In probability theory, the basic notion is a stochast X which "records" your events. If your event is something like the throw of a dice, you can speak of the chance you throw a 5: P[X = 5], or another value. However, when your event can have an arbitrary real value - say, you take someone's length - then it's senseless to speak of P[X = 1.83] as that chance is 0. Then you have a density function f(x) to capture the relative chance of getting that value - relative to all other values - and to really calculate the chance for some set of values to be hit, you take the integral. The usual distribution function taken is its primitive, so
[latex]$$F(x) = \int_{-\infty}^{x} f(t) dt$$[/latex]
which gives the chance P[X < x] that your event records a smaller value than x. So the issue of being able to work with a stochast is that the density function is integrable. And given that it is integrable, you may then next pose the question for which sets S you want to know the chance that your stochast "hits" the set:
[latex]$$P[X \in S] = \int_{t \in S} f(t) dt$$[/latex]
That's the kind of look at integrals you're probably not used to from high school mathematics, and that's where measure theory comes in. Measure theory is about setting up a system of subsets -- called "measurable sets -- of a given set for which it makes sense to define integrals. So the above formula makes sense if S is a measurable set. Think in the first place for S of sets like intervals [1.5, 3.14] -- that's where measure theory on real numbers starts with -- but also of (arbitrary) unions and intersections of those.
In particular, measure theory assigns to every measurable set a "size" of the set (just integrate the constant function 1 over the set).
When you look at the definition of random variable, you see it is in effect already a function from a probability space S1 to a measurable space S2. A measurable space is a set that is endowed with a system of measurable subsets; a probability space is a measurable space where the whole set has size 1: which is logical as the probability of any result at all is per definition 1.
Think of the space S1 of the possible events ("taking someone's length"), and S2 as their translation into some number; when you nitpick, they're two different spaces. The translation has to be a measurable function which means that the function behaves nice w.r.t. to the measure systems on S1 and S2, so the question P[X \in T], where T is a measurable subset of S2, can be calculated. The word "random" is maybe misleading; you could already assign to a random variable always the value 3, whatever the outcome of the event.

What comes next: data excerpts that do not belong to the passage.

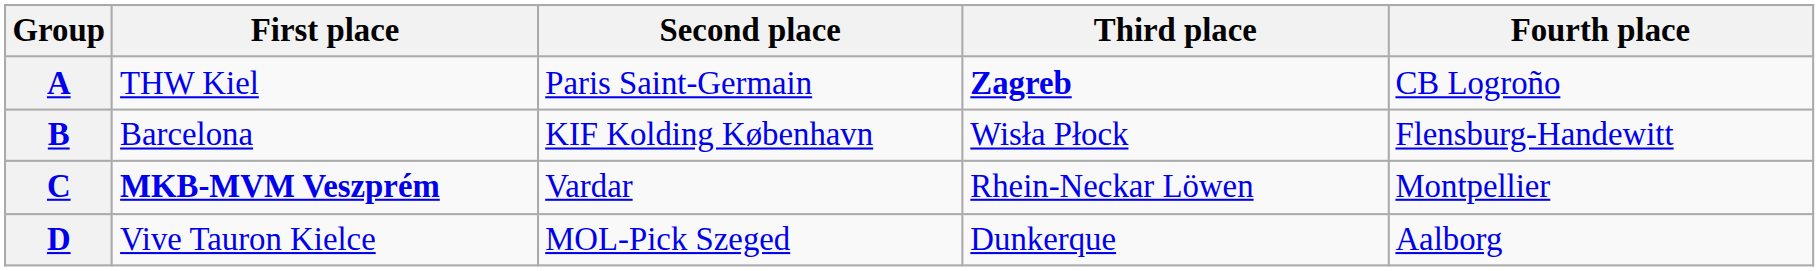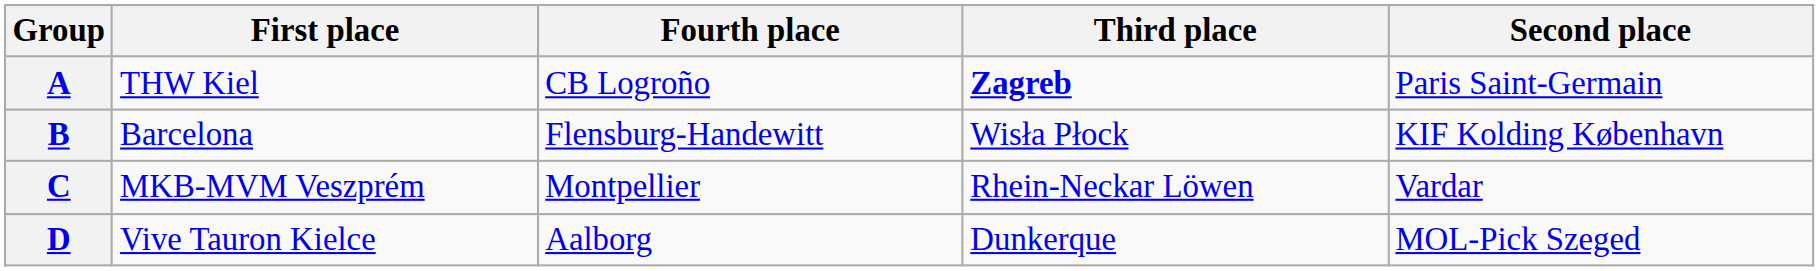columns swapped: Second place <-> Fourth place
C | First place: bold -> normal
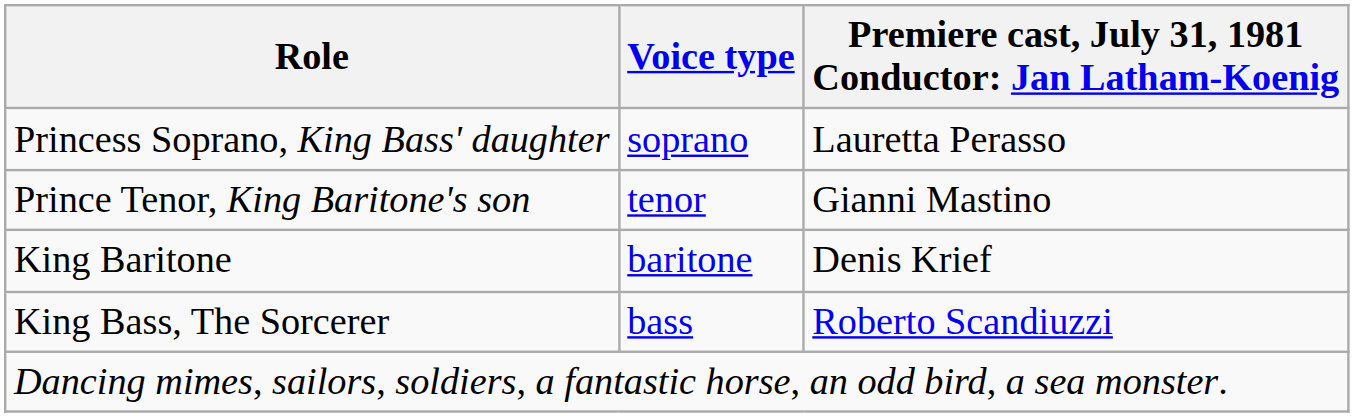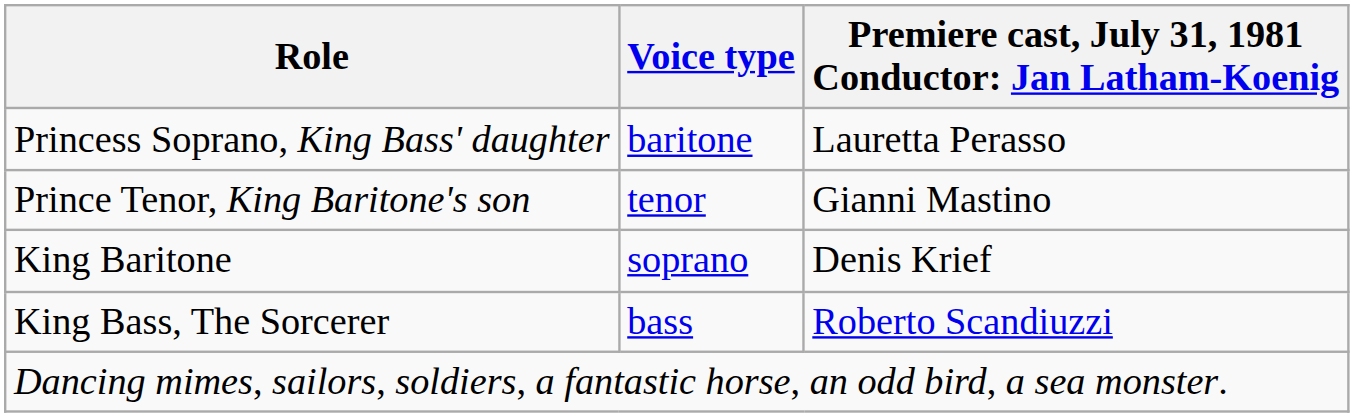Princess Soprano, King Bass' daughter | Voice type: soprano -> baritone
King Baritone | Voice type: baritone -> soprano
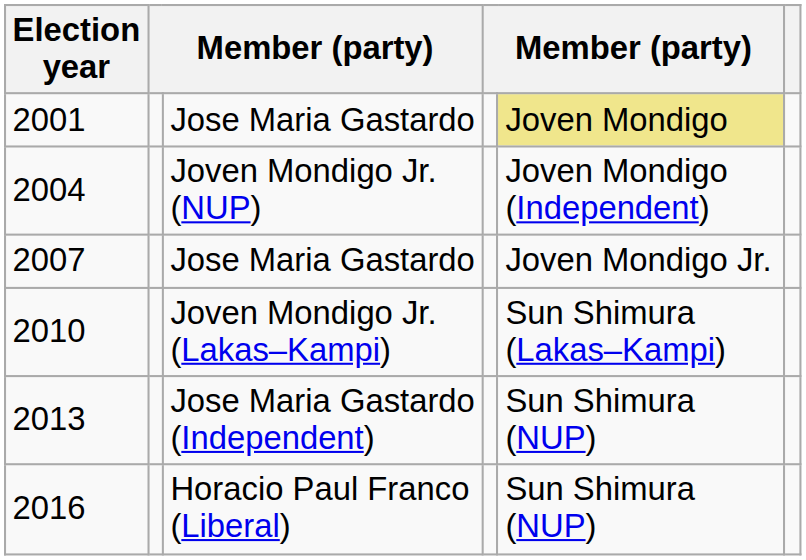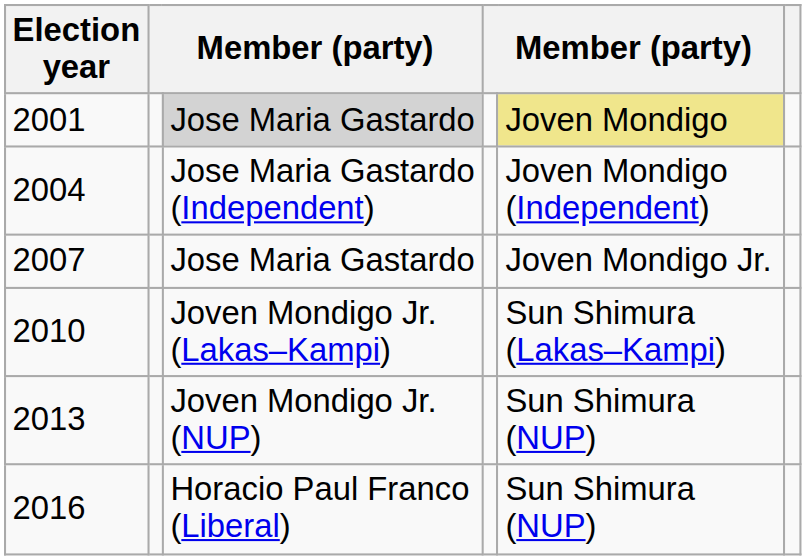2001 | column 3: no background -> lightgrey background
2004 | column 3: Joven Mondigo Jr. (NUP) -> Jose Maria Gastardo (Independent)
2013 | column 3: Jose Maria Gastardo (Independent) -> Joven Mondigo Jr. (NUP)
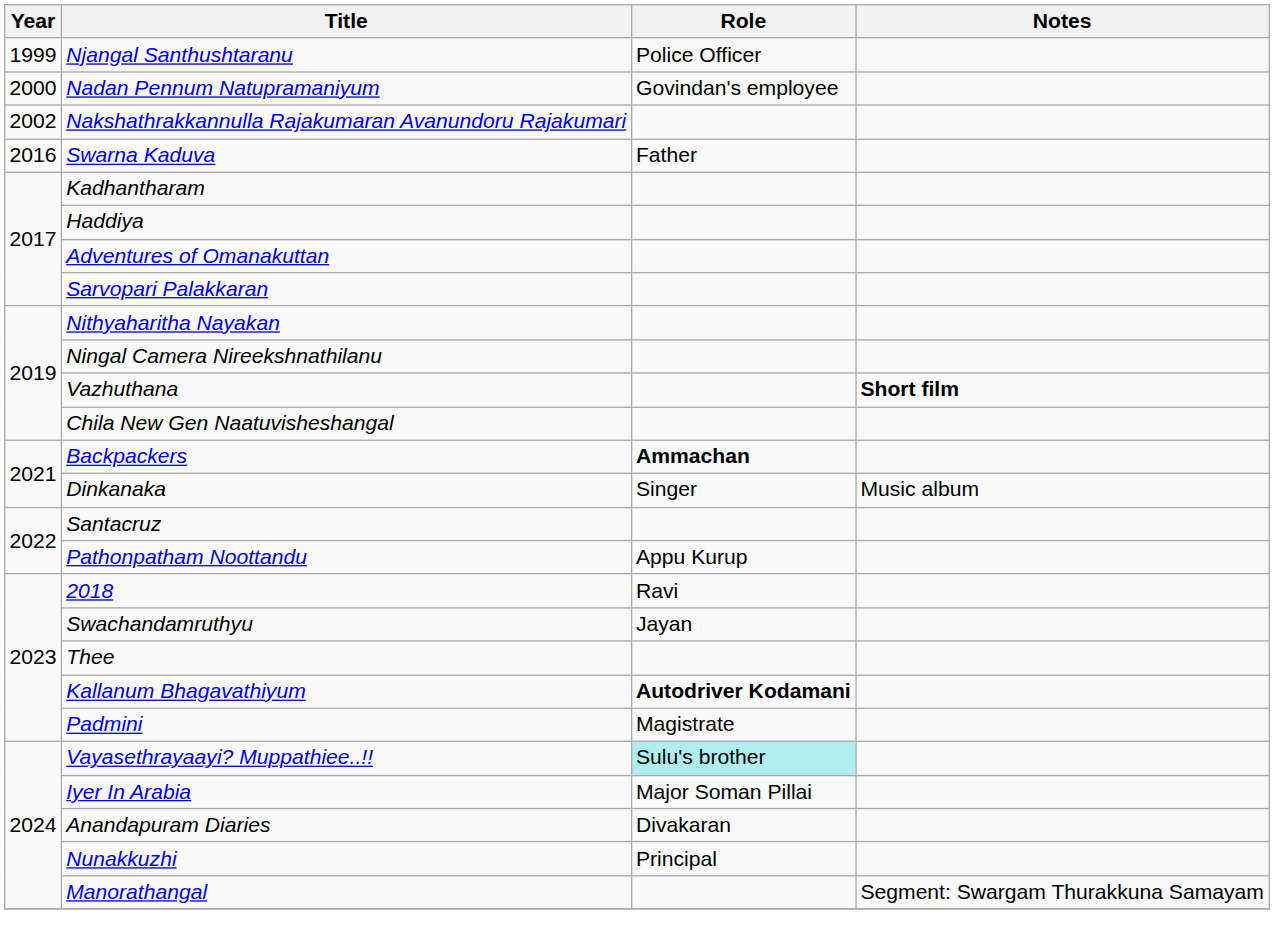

The theorem says that "taking a measurable function g of a random variable is again a random variable". If you look at the definitions, that just means that you compose the transformation function from the random variable with another (measurable) function, you again get a measurable function mapping from the original event space S1 now to a new space S3, and again you can calculate P[g(x) \in T] for any measurable subset T of S3.
So, in short, random variables are not really about randomness but more about being able to ask "what's the chance the event has a value in some reasonable set?", and measurable functions are about behaving nicely w.r.t. those reasonable sets.